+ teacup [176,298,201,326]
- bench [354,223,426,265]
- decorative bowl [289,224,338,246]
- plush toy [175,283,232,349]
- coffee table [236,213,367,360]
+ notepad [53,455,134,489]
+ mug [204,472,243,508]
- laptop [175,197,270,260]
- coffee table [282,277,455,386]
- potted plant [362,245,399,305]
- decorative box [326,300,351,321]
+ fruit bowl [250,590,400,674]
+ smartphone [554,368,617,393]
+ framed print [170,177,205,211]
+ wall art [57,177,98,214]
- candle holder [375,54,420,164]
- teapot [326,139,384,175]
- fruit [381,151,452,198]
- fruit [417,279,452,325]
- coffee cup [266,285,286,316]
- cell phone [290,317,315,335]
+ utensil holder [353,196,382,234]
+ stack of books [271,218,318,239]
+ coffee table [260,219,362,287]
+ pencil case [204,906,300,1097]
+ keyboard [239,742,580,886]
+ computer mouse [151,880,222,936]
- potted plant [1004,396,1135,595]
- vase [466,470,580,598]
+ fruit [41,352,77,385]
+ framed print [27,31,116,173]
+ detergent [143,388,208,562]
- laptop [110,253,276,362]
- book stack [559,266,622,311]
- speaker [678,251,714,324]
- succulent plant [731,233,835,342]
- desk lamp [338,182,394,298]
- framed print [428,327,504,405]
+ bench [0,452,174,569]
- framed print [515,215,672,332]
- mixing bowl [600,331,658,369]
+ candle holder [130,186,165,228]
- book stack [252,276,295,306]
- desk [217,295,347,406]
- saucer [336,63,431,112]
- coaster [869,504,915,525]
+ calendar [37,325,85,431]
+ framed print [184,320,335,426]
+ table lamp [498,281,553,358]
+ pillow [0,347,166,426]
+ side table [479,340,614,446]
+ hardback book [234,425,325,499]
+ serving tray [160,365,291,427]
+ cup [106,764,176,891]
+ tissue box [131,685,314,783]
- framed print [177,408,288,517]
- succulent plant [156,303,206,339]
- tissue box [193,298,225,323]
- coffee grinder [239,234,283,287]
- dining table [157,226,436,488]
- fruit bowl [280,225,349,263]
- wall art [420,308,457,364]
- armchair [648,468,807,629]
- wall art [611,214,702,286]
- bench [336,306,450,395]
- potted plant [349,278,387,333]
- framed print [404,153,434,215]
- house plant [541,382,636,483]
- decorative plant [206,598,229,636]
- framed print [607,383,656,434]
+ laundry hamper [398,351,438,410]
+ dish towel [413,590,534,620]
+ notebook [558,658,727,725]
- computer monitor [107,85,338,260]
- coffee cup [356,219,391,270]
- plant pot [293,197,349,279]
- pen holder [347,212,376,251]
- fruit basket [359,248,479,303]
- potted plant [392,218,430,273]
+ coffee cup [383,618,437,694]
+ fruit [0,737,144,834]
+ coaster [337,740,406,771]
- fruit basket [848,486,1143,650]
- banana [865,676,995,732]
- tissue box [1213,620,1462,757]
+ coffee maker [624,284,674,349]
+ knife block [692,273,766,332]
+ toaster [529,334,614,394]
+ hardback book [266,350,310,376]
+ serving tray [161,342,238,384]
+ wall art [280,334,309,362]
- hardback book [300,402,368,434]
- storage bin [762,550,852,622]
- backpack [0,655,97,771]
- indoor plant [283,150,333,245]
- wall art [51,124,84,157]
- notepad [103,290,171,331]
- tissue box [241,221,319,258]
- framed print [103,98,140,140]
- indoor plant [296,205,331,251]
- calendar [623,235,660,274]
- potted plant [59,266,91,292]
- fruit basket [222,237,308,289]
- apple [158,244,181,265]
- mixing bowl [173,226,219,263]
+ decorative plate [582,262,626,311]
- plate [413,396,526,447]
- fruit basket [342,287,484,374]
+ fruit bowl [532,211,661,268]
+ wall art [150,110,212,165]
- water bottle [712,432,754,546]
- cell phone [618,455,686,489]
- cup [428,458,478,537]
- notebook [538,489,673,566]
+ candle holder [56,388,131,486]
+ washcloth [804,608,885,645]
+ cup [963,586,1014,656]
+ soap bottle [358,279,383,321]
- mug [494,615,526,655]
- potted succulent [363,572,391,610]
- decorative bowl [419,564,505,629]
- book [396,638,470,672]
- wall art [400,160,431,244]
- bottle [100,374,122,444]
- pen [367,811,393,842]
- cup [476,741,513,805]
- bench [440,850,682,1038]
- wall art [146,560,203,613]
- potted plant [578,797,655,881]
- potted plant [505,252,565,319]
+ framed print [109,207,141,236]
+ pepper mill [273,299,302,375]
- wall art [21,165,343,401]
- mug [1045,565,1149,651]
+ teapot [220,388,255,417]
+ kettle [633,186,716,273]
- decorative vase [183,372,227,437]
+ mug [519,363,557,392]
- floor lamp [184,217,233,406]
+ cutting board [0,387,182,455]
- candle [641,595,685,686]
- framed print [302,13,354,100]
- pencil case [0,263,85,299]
○ ○ ○ ○ ○ ○ ○
> [Task item]
The answer must be every record above, repeated exactly as written.

> [Expected answer]
+ teacup [176,298,201,326]
- bench [354,223,426,265]
- decorative bowl [289,224,338,246]
- plush toy [175,283,232,349]
- coffee table [236,213,367,360]
+ notepad [53,455,134,489]
+ mug [204,472,243,508]
- laptop [175,197,270,260]
- coffee table [282,277,455,386]
- potted plant [362,245,399,305]
- decorative box [326,300,351,321]
+ fruit bowl [250,590,400,674]
+ smartphone [554,368,617,393]
+ framed print [170,177,205,211]
+ wall art [57,177,98,214]
- candle holder [375,54,420,164]
- teapot [326,139,384,175]
- fruit [381,151,452,198]
- fruit [417,279,452,325]
- coffee cup [266,285,286,316]
- cell phone [290,317,315,335]
+ utensil holder [353,196,382,234]
+ stack of books [271,218,318,239]
+ coffee table [260,219,362,287]
+ pencil case [204,906,300,1097]
+ keyboard [239,742,580,886]
+ computer mouse [151,880,222,936]
- potted plant [1004,396,1135,595]
- vase [466,470,580,598]
+ fruit [41,352,77,385]
+ framed print [27,31,116,173]
+ detergent [143,388,208,562]
- laptop [110,253,276,362]
- book stack [559,266,622,311]
- speaker [678,251,714,324]
- succulent plant [731,233,835,342]
- desk lamp [338,182,394,298]
- framed print [428,327,504,405]
+ bench [0,452,174,569]
- framed print [515,215,672,332]
- mixing bowl [600,331,658,369]
+ candle holder [130,186,165,228]
- book stack [252,276,295,306]
- desk [217,295,347,406]
- saucer [336,63,431,112]
- coaster [869,504,915,525]
+ calendar [37,325,85,431]
+ framed print [184,320,335,426]
+ table lamp [498,281,553,358]
+ pillow [0,347,166,426]
+ side table [479,340,614,446]
+ hardback book [234,425,325,499]
+ serving tray [160,365,291,427]
+ cup [106,764,176,891]
+ tissue box [131,685,314,783]
- framed print [177,408,288,517]
- succulent plant [156,303,206,339]
- tissue box [193,298,225,323]
- coffee grinder [239,234,283,287]
- dining table [157,226,436,488]
- fruit bowl [280,225,349,263]
- wall art [420,308,457,364]
- armchair [648,468,807,629]
- wall art [611,214,702,286]
- bench [336,306,450,395]
- potted plant [349,278,387,333]
- framed print [404,153,434,215]
- house plant [541,382,636,483]
- decorative plant [206,598,229,636]
- framed print [607,383,656,434]
+ laundry hamper [398,351,438,410]
+ dish towel [413,590,534,620]
+ notebook [558,658,727,725]
- computer monitor [107,85,338,260]
- coffee cup [356,219,391,270]
- plant pot [293,197,349,279]
- pen holder [347,212,376,251]
- fruit basket [359,248,479,303]
- potted plant [392,218,430,273]
+ coffee cup [383,618,437,694]
+ fruit [0,737,144,834]
+ coaster [337,740,406,771]
- fruit basket [848,486,1143,650]
- banana [865,676,995,732]
- tissue box [1213,620,1462,757]
+ coffee maker [624,284,674,349]
+ knife block [692,273,766,332]
+ toaster [529,334,614,394]
+ hardback book [266,350,310,376]
+ serving tray [161,342,238,384]
+ wall art [280,334,309,362]
- hardback book [300,402,368,434]
- storage bin [762,550,852,622]
- backpack [0,655,97,771]
- indoor plant [283,150,333,245]
- wall art [51,124,84,157]
- notepad [103,290,171,331]
- tissue box [241,221,319,258]
- framed print [103,98,140,140]
- indoor plant [296,205,331,251]
- calendar [623,235,660,274]
- potted plant [59,266,91,292]
- fruit basket [222,237,308,289]
- apple [158,244,181,265]
- mixing bowl [173,226,219,263]
+ decorative plate [582,262,626,311]
- plate [413,396,526,447]
- fruit basket [342,287,484,374]
+ fruit bowl [532,211,661,268]
+ wall art [150,110,212,165]
- water bottle [712,432,754,546]
- cell phone [618,455,686,489]
- cup [428,458,478,537]
- notebook [538,489,673,566]
+ candle holder [56,388,131,486]
+ washcloth [804,608,885,645]
+ cup [963,586,1014,656]
+ soap bottle [358,279,383,321]
- mug [494,615,526,655]
- potted succulent [363,572,391,610]
- decorative bowl [419,564,505,629]
- book [396,638,470,672]
- wall art [400,160,431,244]
- bottle [100,374,122,444]
- pen [367,811,393,842]
- cup [476,741,513,805]
- bench [440,850,682,1038]
- wall art [146,560,203,613]
- potted plant [578,797,655,881]
- potted plant [505,252,565,319]
+ framed print [109,207,141,236]
+ pepper mill [273,299,302,375]
- wall art [21,165,343,401]
- mug [1045,565,1149,651]
+ teapot [220,388,255,417]
+ kettle [633,186,716,273]
- decorative vase [183,372,227,437]
+ mug [519,363,557,392]
- floor lamp [184,217,233,406]
+ cutting board [0,387,182,455]
- candle [641,595,685,686]
- framed print [302,13,354,100]
- pencil case [0,263,85,299]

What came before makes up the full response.